• _What you have to do_
Find the lines in the listing below that have the word "Madeira" and give their count, nothing else.

• _The data_
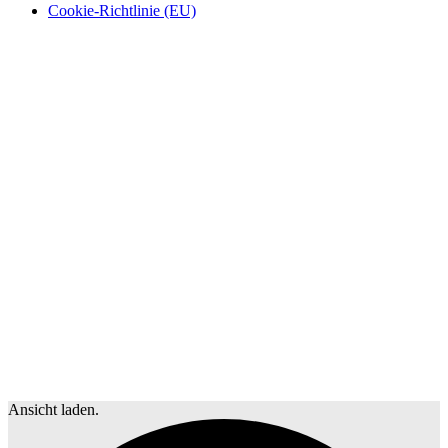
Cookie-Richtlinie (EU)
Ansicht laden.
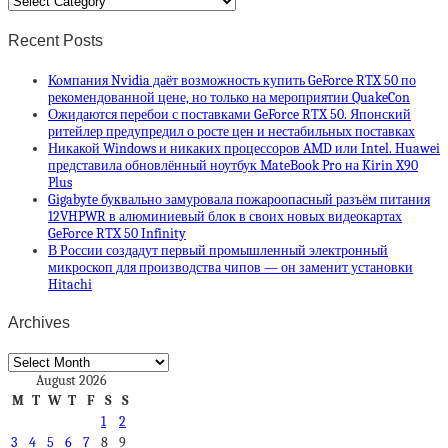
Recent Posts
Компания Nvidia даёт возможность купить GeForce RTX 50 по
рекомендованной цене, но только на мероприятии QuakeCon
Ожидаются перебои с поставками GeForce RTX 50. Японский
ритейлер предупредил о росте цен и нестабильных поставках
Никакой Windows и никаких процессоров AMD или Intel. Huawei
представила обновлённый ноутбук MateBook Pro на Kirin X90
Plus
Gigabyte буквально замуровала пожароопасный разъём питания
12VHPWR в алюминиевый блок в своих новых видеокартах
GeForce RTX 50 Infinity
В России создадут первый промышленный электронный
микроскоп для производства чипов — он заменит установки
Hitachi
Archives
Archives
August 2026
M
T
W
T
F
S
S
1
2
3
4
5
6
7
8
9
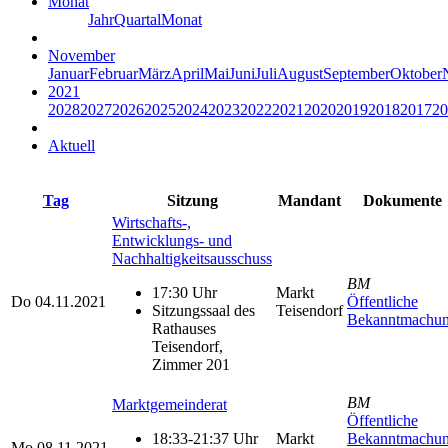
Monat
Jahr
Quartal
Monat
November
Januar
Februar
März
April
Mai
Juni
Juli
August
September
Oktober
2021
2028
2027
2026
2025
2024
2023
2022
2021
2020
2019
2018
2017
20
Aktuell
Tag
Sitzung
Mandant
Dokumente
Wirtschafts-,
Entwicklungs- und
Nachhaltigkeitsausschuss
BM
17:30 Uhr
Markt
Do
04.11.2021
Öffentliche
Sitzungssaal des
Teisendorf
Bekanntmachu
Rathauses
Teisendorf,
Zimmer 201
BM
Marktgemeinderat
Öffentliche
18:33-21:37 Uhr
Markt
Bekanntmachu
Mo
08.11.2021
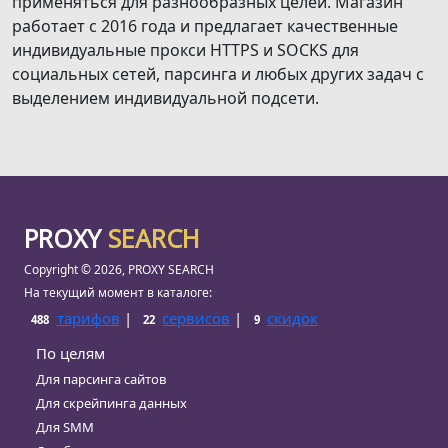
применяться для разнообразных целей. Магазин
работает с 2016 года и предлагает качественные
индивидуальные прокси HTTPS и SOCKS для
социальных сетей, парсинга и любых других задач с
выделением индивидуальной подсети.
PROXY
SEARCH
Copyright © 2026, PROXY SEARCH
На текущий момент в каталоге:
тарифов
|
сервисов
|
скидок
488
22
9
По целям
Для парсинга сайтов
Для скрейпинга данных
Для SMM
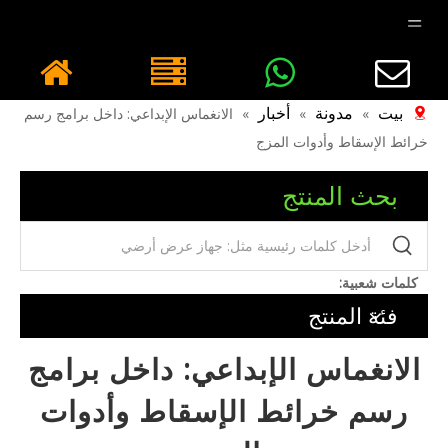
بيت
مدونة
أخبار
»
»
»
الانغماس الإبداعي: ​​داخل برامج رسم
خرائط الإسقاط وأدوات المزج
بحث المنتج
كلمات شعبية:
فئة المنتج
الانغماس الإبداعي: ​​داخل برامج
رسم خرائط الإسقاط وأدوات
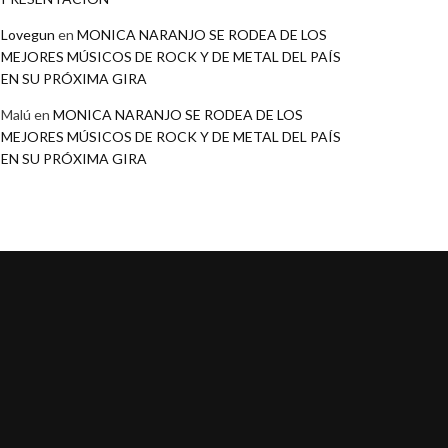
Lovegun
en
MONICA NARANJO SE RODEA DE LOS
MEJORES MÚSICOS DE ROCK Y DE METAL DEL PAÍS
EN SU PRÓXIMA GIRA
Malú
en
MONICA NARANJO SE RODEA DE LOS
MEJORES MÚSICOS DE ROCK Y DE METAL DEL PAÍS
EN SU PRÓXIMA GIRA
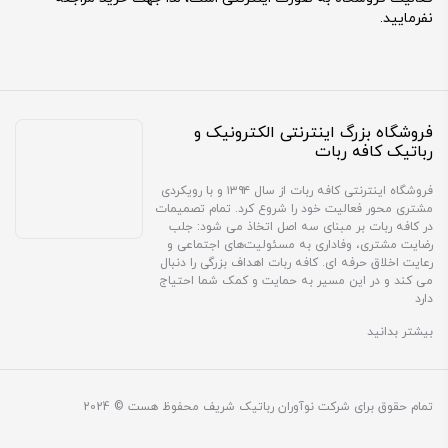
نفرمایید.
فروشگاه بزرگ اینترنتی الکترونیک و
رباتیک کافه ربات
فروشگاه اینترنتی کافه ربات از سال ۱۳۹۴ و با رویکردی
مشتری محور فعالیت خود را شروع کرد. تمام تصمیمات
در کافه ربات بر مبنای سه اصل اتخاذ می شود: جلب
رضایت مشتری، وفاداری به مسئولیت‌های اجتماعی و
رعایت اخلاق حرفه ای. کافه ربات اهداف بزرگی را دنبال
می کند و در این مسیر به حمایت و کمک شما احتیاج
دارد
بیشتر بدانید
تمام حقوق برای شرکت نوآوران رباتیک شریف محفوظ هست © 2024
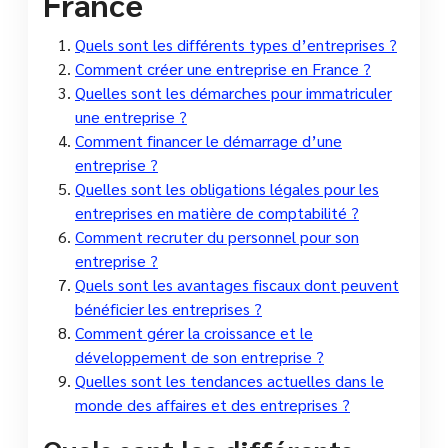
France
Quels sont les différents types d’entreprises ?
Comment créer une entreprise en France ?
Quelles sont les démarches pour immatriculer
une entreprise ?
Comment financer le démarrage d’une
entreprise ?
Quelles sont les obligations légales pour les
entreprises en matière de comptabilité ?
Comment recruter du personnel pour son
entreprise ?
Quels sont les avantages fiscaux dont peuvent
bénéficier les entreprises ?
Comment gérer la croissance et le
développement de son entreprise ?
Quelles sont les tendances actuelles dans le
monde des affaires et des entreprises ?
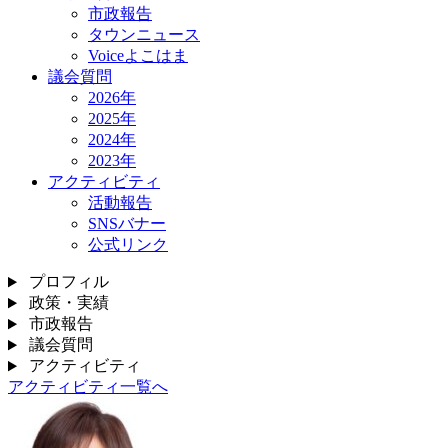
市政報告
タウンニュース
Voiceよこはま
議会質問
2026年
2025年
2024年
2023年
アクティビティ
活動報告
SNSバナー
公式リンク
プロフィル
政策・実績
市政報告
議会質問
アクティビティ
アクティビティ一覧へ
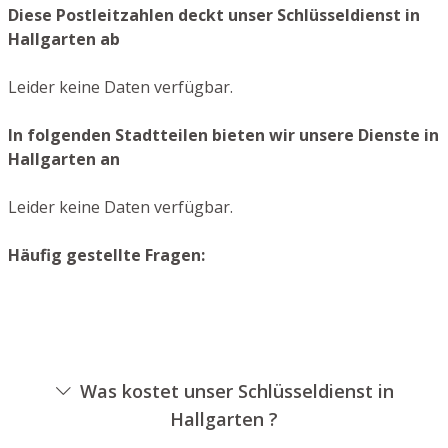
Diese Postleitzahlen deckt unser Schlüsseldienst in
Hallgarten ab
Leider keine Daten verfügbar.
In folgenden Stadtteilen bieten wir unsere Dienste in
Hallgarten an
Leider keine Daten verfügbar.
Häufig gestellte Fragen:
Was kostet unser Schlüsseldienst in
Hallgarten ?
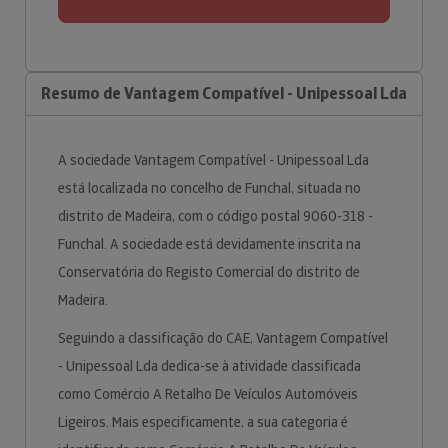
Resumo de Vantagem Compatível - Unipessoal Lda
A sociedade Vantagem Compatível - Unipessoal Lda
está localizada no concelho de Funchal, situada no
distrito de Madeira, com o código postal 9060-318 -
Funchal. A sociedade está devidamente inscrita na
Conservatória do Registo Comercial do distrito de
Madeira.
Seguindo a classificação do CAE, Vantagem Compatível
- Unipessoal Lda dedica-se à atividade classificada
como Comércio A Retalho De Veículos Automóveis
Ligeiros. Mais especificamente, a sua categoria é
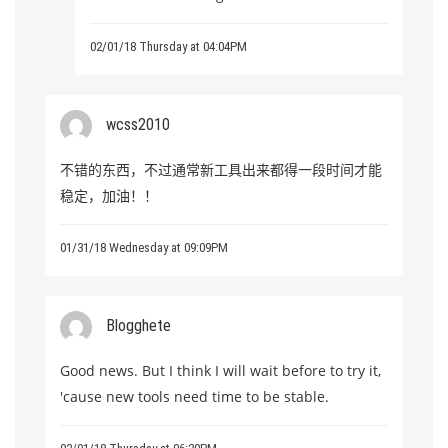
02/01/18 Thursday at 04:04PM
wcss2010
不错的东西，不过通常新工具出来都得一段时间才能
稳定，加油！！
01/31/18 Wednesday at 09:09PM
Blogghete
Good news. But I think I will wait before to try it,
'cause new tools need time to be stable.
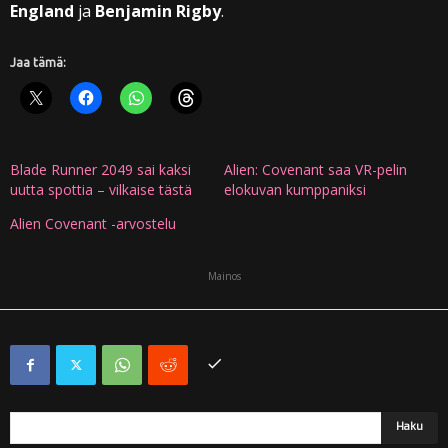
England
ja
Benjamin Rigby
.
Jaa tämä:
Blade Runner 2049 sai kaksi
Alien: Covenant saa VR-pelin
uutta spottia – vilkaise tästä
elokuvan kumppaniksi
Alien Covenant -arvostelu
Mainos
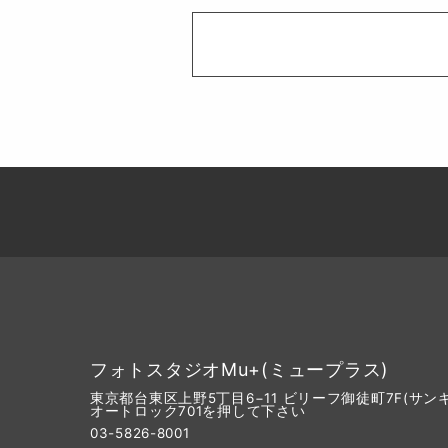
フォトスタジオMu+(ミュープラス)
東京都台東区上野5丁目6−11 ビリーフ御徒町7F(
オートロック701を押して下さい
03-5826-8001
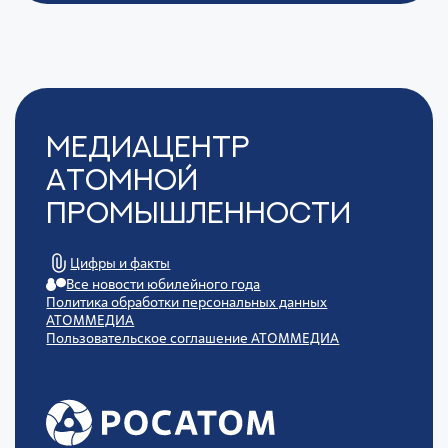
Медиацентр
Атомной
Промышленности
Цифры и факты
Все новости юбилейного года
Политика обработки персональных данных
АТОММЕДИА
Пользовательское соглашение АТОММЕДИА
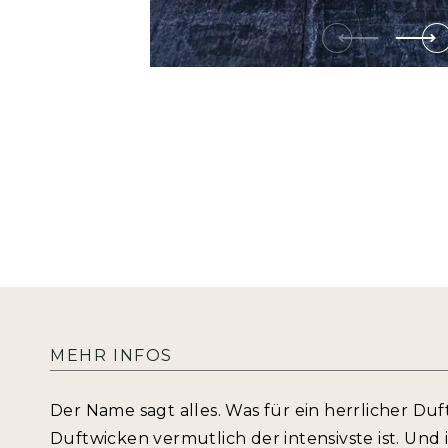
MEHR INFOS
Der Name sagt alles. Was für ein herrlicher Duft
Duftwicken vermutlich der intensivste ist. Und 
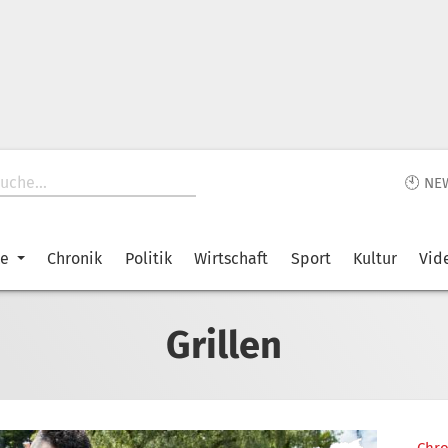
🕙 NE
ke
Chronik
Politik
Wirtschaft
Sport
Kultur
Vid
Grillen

• _Task response_
2